::: PROVIDED ENTRIES :::

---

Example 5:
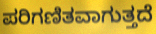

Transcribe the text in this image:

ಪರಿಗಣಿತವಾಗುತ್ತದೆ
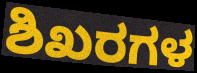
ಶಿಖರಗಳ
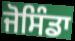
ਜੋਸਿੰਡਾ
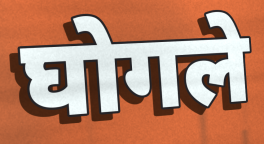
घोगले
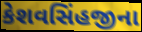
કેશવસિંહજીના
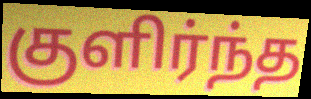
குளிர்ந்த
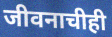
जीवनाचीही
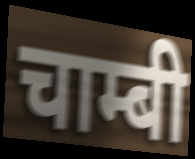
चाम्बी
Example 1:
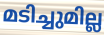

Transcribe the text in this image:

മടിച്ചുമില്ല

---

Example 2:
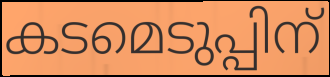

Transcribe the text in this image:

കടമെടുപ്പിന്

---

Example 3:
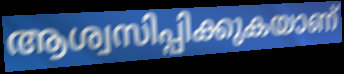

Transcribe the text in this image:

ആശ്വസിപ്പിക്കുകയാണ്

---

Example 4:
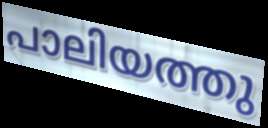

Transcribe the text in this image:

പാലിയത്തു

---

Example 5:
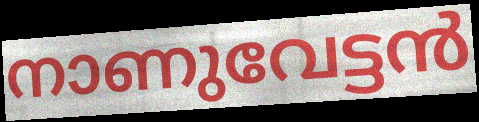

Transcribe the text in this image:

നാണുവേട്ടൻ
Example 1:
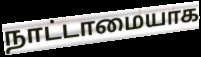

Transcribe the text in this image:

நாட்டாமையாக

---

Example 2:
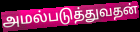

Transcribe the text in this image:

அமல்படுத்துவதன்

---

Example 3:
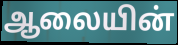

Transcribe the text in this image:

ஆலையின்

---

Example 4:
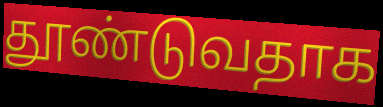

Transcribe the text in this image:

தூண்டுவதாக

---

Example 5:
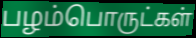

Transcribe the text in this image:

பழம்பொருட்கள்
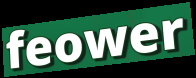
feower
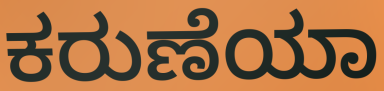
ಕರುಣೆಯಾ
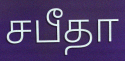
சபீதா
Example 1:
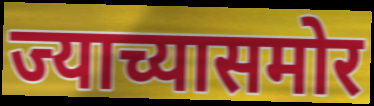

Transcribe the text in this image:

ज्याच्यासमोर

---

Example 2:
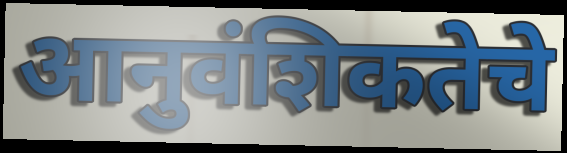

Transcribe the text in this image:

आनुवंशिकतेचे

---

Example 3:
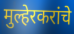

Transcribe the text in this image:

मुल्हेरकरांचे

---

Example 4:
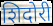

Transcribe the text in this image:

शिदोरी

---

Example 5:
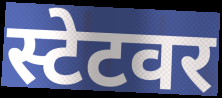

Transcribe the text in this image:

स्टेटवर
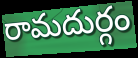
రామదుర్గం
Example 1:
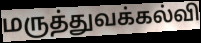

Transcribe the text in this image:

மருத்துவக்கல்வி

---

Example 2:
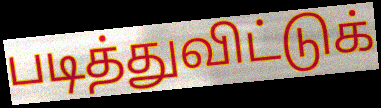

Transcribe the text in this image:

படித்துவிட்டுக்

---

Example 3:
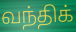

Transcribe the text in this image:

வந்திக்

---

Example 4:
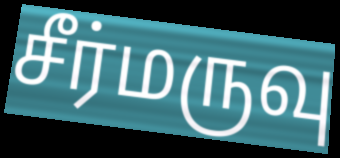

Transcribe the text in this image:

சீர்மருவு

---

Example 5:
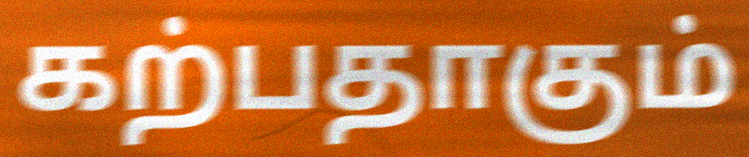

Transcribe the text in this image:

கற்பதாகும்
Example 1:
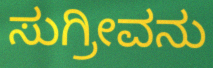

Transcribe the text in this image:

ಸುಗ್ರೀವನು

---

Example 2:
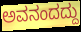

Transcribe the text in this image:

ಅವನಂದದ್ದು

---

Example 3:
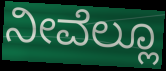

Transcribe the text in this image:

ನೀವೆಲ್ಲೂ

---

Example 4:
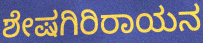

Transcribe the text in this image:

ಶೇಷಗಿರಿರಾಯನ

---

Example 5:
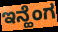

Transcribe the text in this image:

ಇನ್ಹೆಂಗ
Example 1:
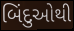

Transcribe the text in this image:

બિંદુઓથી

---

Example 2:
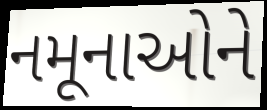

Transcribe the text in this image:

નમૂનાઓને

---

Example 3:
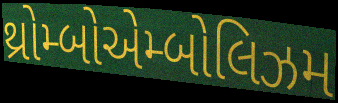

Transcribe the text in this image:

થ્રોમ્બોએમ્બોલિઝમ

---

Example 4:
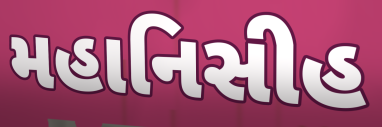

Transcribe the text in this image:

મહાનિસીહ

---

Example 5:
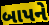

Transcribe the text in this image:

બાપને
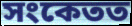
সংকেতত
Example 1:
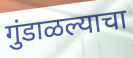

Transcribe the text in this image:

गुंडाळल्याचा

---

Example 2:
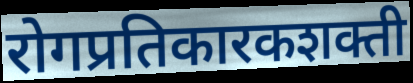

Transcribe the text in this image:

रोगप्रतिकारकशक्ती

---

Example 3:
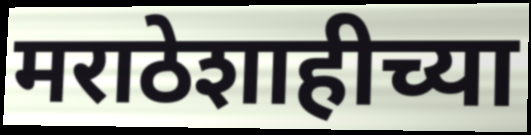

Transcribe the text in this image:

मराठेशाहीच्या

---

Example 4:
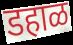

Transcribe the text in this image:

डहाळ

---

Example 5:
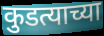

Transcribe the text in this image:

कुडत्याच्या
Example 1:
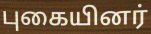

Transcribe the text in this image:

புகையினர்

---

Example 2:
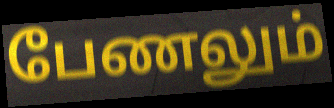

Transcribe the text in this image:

:::

* [EXERCISE BRIEF]
Return every line of the records exactly as given, pictures excluded.

* [RESULT OF THIS TASK]
---

Example 5:

Transcribe the text in this image:

ಪರಿಗಣಿತವಾಗುತ್ತದೆ
ಶಿಖರಗಳ
ਜੋਸਿੰਡਾ
घोगले
કેશવસિંહજીના
குளிர்ந்த
जीवनाचीही
चाम्बी
Example 1:

Transcribe the text in this image:

മടിച്ചുമില്ല

---

Example 2:

Transcribe the text in this image:

കടമെടുപ്പിന്

---

Example 3:

Transcribe the text in this image:

ആശ്വസിപ്പിക്കുകയാണ്

---

Example 4:

Transcribe the text in this image:

പാലിയത്തു

---

Example 5:

Transcribe the text in this image:

നാണുവേട്ടൻ
Example 1:

Transcribe the text in this image:

நாட்டாமையாக

---

Example 2:

Transcribe the text in this image:

அமல்படுத்துவதன்

---

Example 3:

Transcribe the text in this image:

ஆலையின்

---

Example 4:

Transcribe the text in this image:

தூண்டுவதாக

---

Example 5:

Transcribe the text in this image:

பழம்பொருட்கள்
feower
ಕರುಣೆಯಾ
சபீதா
Example 1:

Transcribe the text in this image:

ज्याच्यासमोर

---

Example 2:

Transcribe the text in this image:

आनुवंशिकतेचे

---

Example 3:

Transcribe the text in this image:

मुल्हेरकरांचे

---

Example 4:

Transcribe the text in this image:

शिदोरी

---

Example 5:

Transcribe the text in this image:

स्टेटवर
రామదుర్గం
Example 1:

Transcribe the text in this image:

மருத்துவக்கல்வி

---

Example 2:

Transcribe the text in this image:

படித்துவிட்டுக்

---

Example 3:

Transcribe the text in this image:

வந்திக்

---

Example 4:

Transcribe the text in this image:

சீர்மருவு

---

Example 5:

Transcribe the text in this image:

கற்பதாகும்
Example 1:

Transcribe the text in this image:

ಸುಗ್ರೀವನು

---

Example 2:

Transcribe the text in this image:

ಅವನಂದದ್ದು

---

Example 3:

Transcribe the text in this image:

ನೀವೆಲ್ಲೂ

---

Example 4:

Transcribe the text in this image:

ಶೇಷಗಿರಿರಾಯನ

---

Example 5:

Transcribe the text in this image:

ಇನ್ಹೆಂಗ
Example 1:

Transcribe the text in this image:

બિંદુઓથી

---

Example 2:

Transcribe the text in this image:

નમૂનાઓને

---

Example 3:

Transcribe the text in this image:

થ્રોમ્બોએમ્બોલિઝમ

---

Example 4:

Transcribe the text in this image:

મહાનિસીહ

---

Example 5:

Transcribe the text in this image:

બાપને
সংকেতত
Example 1:

Transcribe the text in this image:

गुंडाळल्याचा

---

Example 2:

Transcribe the text in this image:

रोगप्रतिकारकशक्ती

---

Example 3:

Transcribe the text in this image:

मराठेशाहीच्या

---

Example 4:

Transcribe the text in this image:

डहाळ

---

Example 5:

Transcribe the text in this image:

कुडत्याच्या
Example 1:

Transcribe the text in this image:

புகையினர்

---

Example 2:

Transcribe the text in this image:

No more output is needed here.